- Kutipan Halaman -
--

2)     Meninggalkan perkara yang haram dan melaksanakan perkara yang wajib adalah sebab masuk surga, akan tetapi mengerjakan amalan sunnah adalah penyempurna amalan wajib seorang hamba, Rasulullah shalallahu alaihi wa salam bersabda:

amal seorang hamba yang pertama kali Allah hisab pada hari kiamat adalah sholatnya, jika amalan sholatnya bagus maka dia akan beruntung namun jika tidak dia akan merugi, dan jika sholat wajibnya memilki suatu kekurangan , maka Allah Tabbaraka wa Ta’ala berfirman kepada malaikat\: lihatlah apakah hamba-Ku memiliki amalan sunnah, maka sempurnakanlah dengan amalan sunnah tersebut apa yang kurang dari amalan wajibnya, kemudian hal ini berlaku bagi seluruh jenis amalannya (HR Ibnu Majah, Tirmidzi, dishahihkan oleh Al Albani dalam Shahih Ibnu Majah 1181) 

Disamping itu konsistensi dalam melaksanakan amalan sunnah berfungsi sebagai pagar yang menjaga seorang konsistensi seorang hamba dalam melaksanakan amalan wajib,  maka barangsiapa yang menjaga amalan sunnah, maka dia akan lebih-lebih lagi kesungguhannya dalam menjaga amalan wajib, dan ditakutkan jika seorang hamba-hamba bermudah-mudah dalam meninggalkan amalan sunnah maka hal tersebut akan merembet dalam bermudah-mudah untuk meninggalkan amalan wajib

Faedah-Faedah Hadits (4)

--

- Tugas Kerja -
Lanjutkan teks tentang amalan sunnah, mulai dari titik terakhir yang tercantum. Daftar yang menyusul tidak ada hubungannya dengan teks tentang amalan sunnah.

Gambar visualisasi data
--

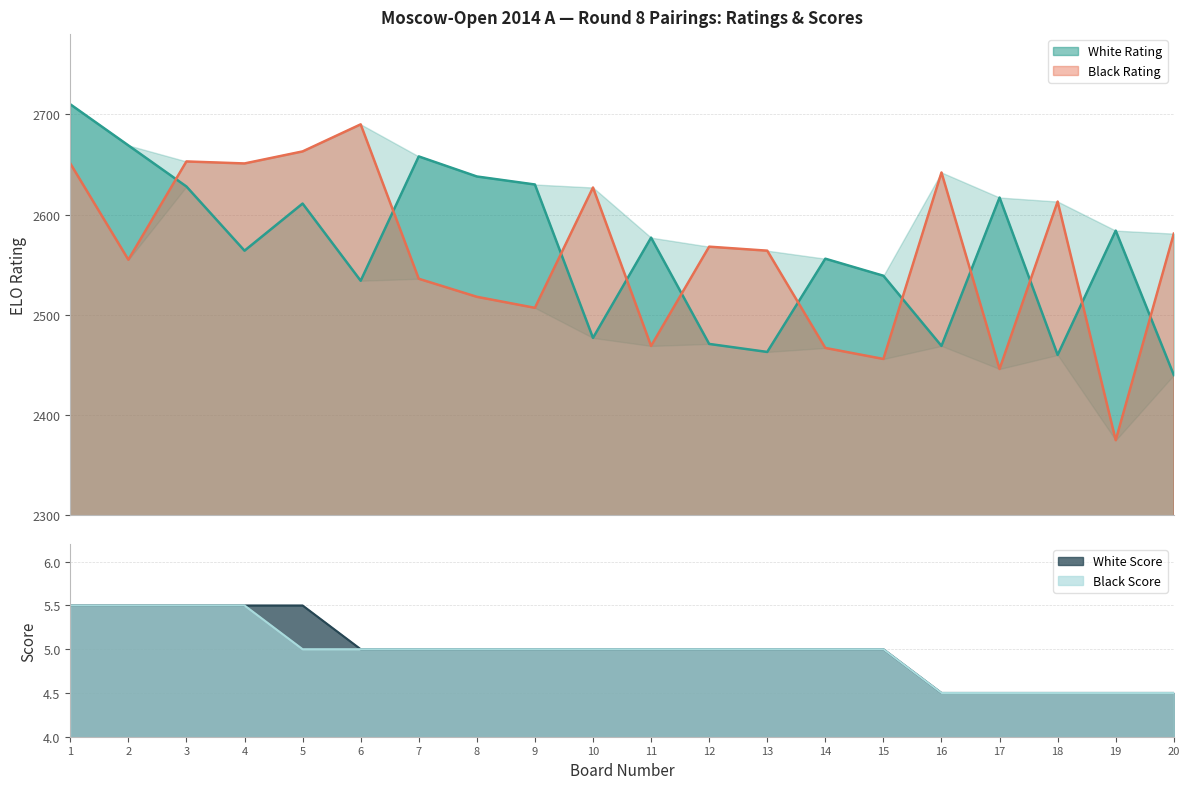

The White Rating series shows 2534.0 at 6. True or false?

True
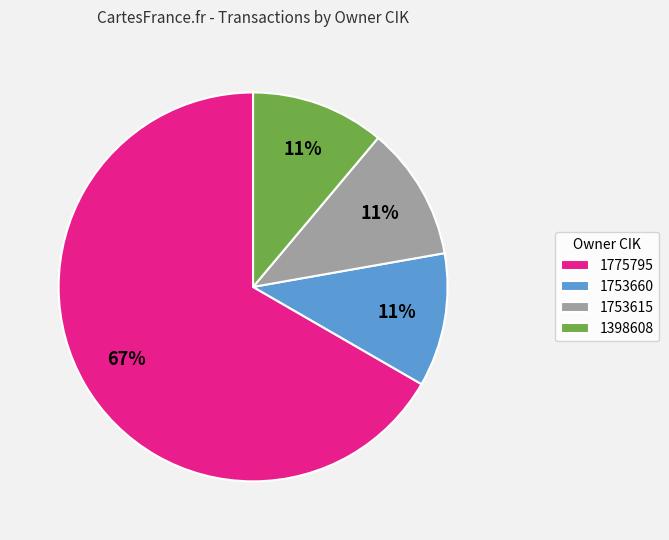

To the nearest percent, what percentage of the pie is 1775795?

67%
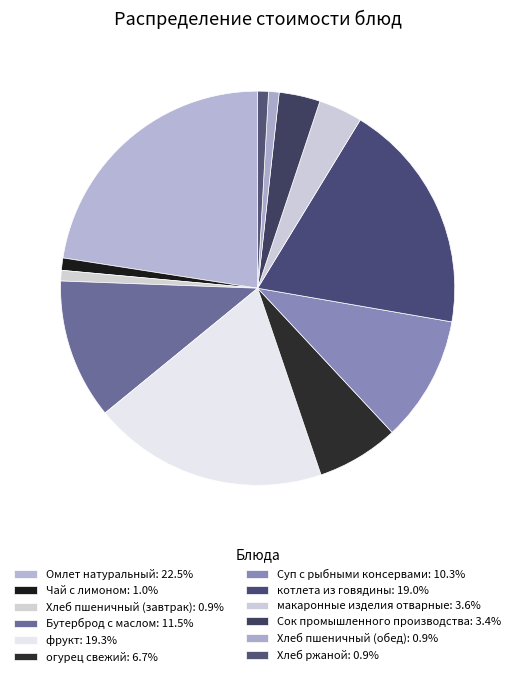

How much of the chart is everything except Омлет натуральный?

77.5%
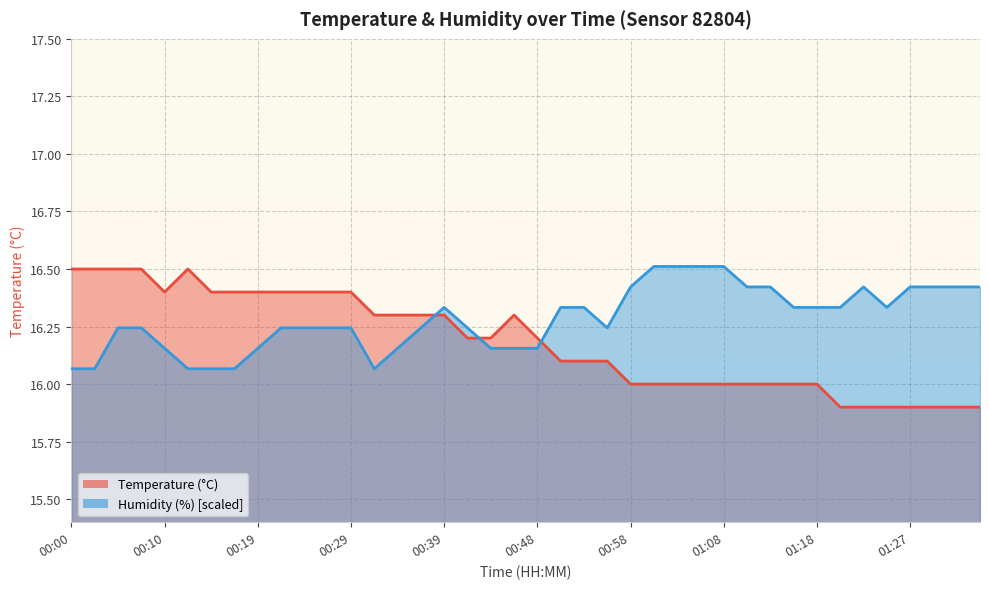

Rank the series at 00:12 from lowest to highest value.

humidity, temperature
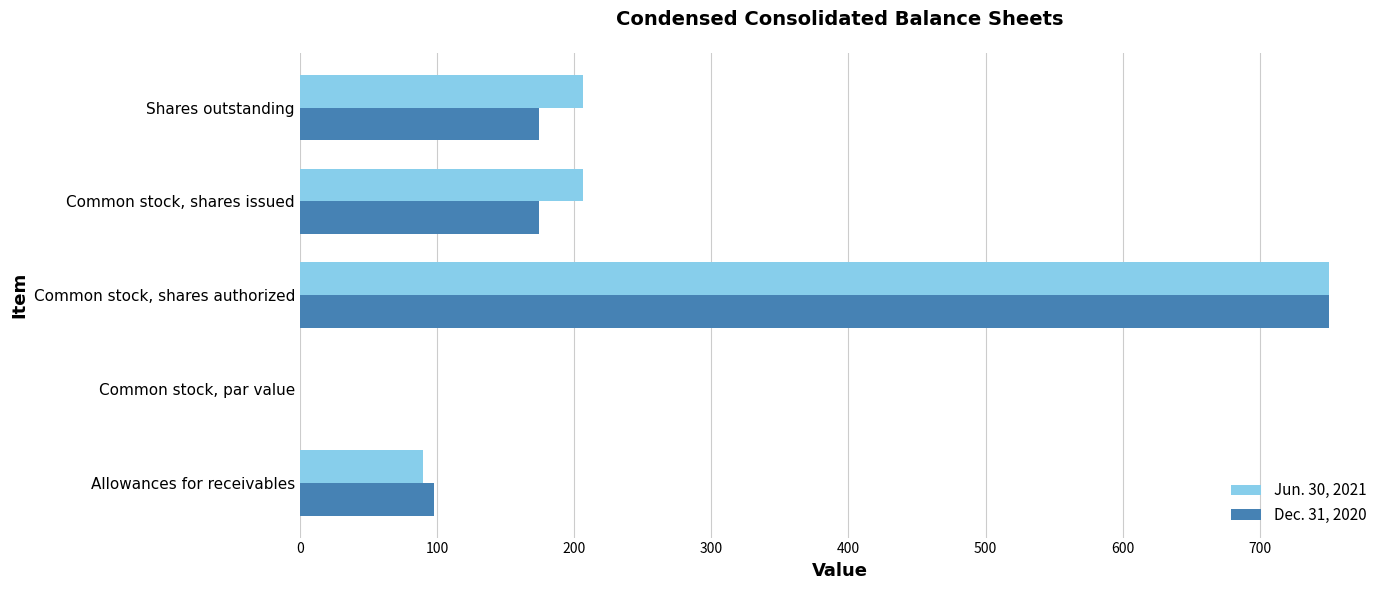

What is the sum of all Jun. 30, 2021 values?

1253.4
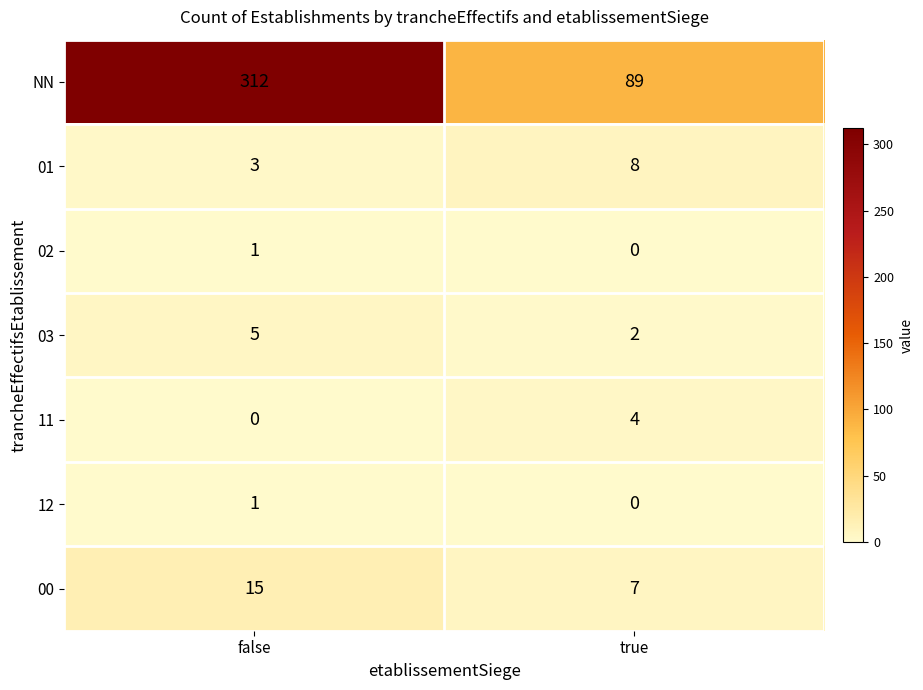

What is the sum of all 01 values?

11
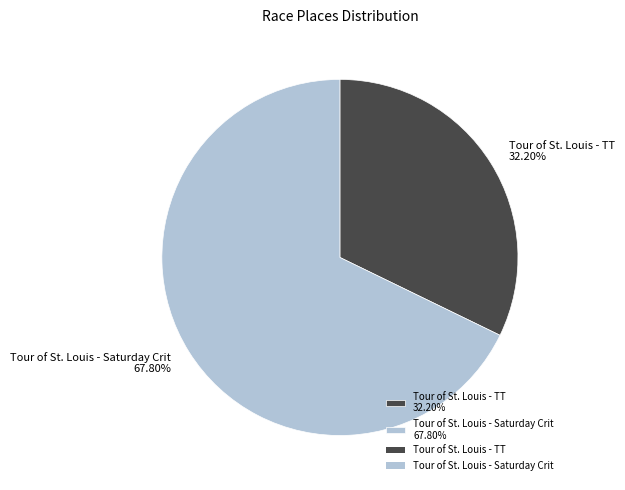

What percentage is the Tour of St. Louis - TT slice, to the nearest percent?

32%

--

- Jawaban Latihan -
1)      Hadits ini menunjukkan bahwa para sahabat adalah kaum yang selalu bersegera dalam mengetahui amalan-amalan yang menjadi sebab seorang hamba masuk surga
2)      Hadits ini menunjukkan pula kepada kita bahwa tujuan yang selalu dicita-citakan Sahabat Radhiallahu anhum adalah masuk surga, dan bukanlah tujuan mereka untuk memperbanyak harta, anak dan hal-hal lain dari perkara keduniaan. Oleh karena kita dapati ketika salah seorang sahabat Radhiallahu anhu  ditanya oleh Rasulullah shalallahu alaihi wa salam : apa keinginanmu ..? maka sahabat Radhiallahu anhu tersebut menjawab: bertetangga dengamu di , maka Rasulullah Shalallahu alaiahi wa salam pun bertanya lagi: apakah ada keinginanmu yang lain..? sahabat Radhiallahu anhu itupun menjawab: itu saja wahai Rasulullah Shalallahu alaiahi wa salam, maka Rasulullah shalallahu alaihi wa salam bersabda: bantulah aku untuk mencapai keinginanmu dengan memperbanyak sujud (sholat) (HR Muslim)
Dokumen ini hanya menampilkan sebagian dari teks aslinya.